Gabriel Rufián es el concentrado del resentimiento republicano contra los convergentes. Es un resentimiento histórico, pero por alguna razón que cuesta dejar fuera de los juicios de intenciones, parece que Rufián todavía piensa que avivarlo es la mejor herramienta para ganarse los votos que unos y otros se discuten. Sentirse en posición de inferioridad por el trato que el PSOE da a Junts no favorece el ánimo para que los republicanos en Madrid abandonen el estado de queja y rabieta infantil. Afirmar que hay un "fantasma" que recorre el Congreso de los Diputados y que es un bloque de derechas formado por PP, Vox y Junts, tampoco. De hecho, nada gustaría más a Gabriel Rufián que poder asimilar por fin a todas las derechas sin eje nacional y tener que apuntar solo en una dirección.

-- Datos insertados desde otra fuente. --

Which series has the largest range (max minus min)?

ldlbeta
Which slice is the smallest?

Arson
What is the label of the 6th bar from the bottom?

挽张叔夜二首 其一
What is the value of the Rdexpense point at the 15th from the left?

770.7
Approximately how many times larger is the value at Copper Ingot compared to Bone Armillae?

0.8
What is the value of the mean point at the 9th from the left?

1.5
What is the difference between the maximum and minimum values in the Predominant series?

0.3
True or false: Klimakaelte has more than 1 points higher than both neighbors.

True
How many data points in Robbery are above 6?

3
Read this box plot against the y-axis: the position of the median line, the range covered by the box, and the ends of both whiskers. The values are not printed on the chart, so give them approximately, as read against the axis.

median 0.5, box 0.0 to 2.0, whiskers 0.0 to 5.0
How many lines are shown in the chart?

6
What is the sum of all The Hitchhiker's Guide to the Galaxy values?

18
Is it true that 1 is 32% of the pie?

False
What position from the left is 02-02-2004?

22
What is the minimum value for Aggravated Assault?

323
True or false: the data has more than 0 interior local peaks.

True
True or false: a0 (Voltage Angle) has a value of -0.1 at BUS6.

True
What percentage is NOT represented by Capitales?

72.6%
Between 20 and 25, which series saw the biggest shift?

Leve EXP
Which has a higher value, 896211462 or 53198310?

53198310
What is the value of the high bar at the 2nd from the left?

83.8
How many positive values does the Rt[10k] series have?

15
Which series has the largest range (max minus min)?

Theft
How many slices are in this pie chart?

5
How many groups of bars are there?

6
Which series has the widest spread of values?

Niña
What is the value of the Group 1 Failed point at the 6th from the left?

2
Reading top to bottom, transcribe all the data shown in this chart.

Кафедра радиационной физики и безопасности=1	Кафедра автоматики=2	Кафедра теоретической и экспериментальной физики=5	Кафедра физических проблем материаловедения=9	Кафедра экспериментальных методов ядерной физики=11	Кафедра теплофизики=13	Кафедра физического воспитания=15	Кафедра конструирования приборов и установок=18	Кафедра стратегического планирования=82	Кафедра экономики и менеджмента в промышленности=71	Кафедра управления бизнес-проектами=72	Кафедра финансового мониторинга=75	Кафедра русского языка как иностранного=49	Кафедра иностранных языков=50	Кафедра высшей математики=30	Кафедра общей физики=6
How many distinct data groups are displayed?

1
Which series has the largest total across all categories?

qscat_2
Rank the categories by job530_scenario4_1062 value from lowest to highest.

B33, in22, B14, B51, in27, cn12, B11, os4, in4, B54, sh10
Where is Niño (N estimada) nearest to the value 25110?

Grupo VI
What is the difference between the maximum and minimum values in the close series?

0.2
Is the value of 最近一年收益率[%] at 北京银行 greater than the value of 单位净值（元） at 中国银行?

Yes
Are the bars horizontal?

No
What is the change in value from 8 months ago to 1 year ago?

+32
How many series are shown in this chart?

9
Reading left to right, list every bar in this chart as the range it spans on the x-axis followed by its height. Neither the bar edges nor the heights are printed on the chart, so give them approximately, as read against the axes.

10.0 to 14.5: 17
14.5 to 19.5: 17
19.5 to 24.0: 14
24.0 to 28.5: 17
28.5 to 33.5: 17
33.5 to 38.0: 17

En ERC necesitan sacarse de encima la sombra de las negociaciones fallidas y ennegrecer el brillo de lo que afirma haber ganado Junts —y que todavía no sabemos exactamente qué es, vistos los éxitos de la amnistía—. Necesitan hacerlo para reivindicarse, pero también para ganar espacio ideológico en la izquierda. Las renuncias de la clase política han servido para ablandar el eje nacional y, con el eje nacional ablandado, parece que a los republicanos en Madrid les da igual sumarse al hilo español que siempre se ha muerto por identificar nacionalismo catalán con extrema derecha. El sentimiento de inferioridad de los republicanos, los años de disputa entre convergentes y republicanos, y los años de procés, en los que la más mínima de las disputas parecía una crisis severísima e irreconciliable, han convertido a los republicanos en unos acomplejados incapaces de pensarse fuera de la contraposición con los convergentes y fuera de la idea de que vale la pena contraponerse a ellos a cualquier precio. La diferencia entre Rufián y el resto, no obstante, es que parece que la bronca en ERC y la brecha entre Junqueras y Rovira tiene a todo el mundo ocupado lavando los trapos sucios en casa.
Terminado el procés y despojado de todo tipo de procesismos, Rufián ha quedado plantado en el Congreso como una especie de espantapájaros
El problema no es que Gabriel Rufián defienda su espacio ideológico y que para hacerlo se enfrente a Junts, el problema es que se enfrenta a Junts con las herramientas del españolismo: la deformación, la caricatura y los sambenitos clásicos que históricamente se ha tragado el catalanismo. Haciéndolo así, abonándose a las estrategias españolas, es imposible saber qué defiende el diputado republicano en Madrid. Su esquema para ganar espacio a los juntaires se acaba convirtiendo en un ataque para sus propios votantes, muchos de ellos —todavía— étnicamente catalanes y —todavía— nacionalistas. Y es un arma de doble filo, porque no hay nada que guste más a los convergentes que sentir que partido y país son la misma cosa: esto es lo que les permite sacudirse las críticas de encima, con el argumento de que toda crítica favorece al enemigo común y que, por lo tanto, no es justo hacerla.
El fichaje de Rufián trabajaba sobre la idea de que se podía ser independentista sin ser nacionalista y sin hablar catalán. Trabajaba, pues, sobre la idea de que la lengua no es la nación y que la nación no es la lengua, cuando en realidad no hay nada que explique mejor la idiosincrasia catalana que el vínculo entre la lengua con la que se escoge vivir y la adscripción nacional. Terminado el procés y despojado de todo tipo de procesismos, Rufián ha quedado plantado en el Congreso como una especie de espantapájaros. Solo lo que queda de la cúpula —o cúpulas— de ERC saben por qué está en ERC y por qué nadie discute su posición en Madrid. La línea entre ser muy insistente y el ridículo ha sido siempre demasiado fina, y ahora, con el movimiento independentista sin rumbo y la idea de independencia manoseada de cabo a rabo, cuesta mucho creer que Gabriel Rufián esté en la capital española defendiendo los intereses de alguien más que de sí mismo.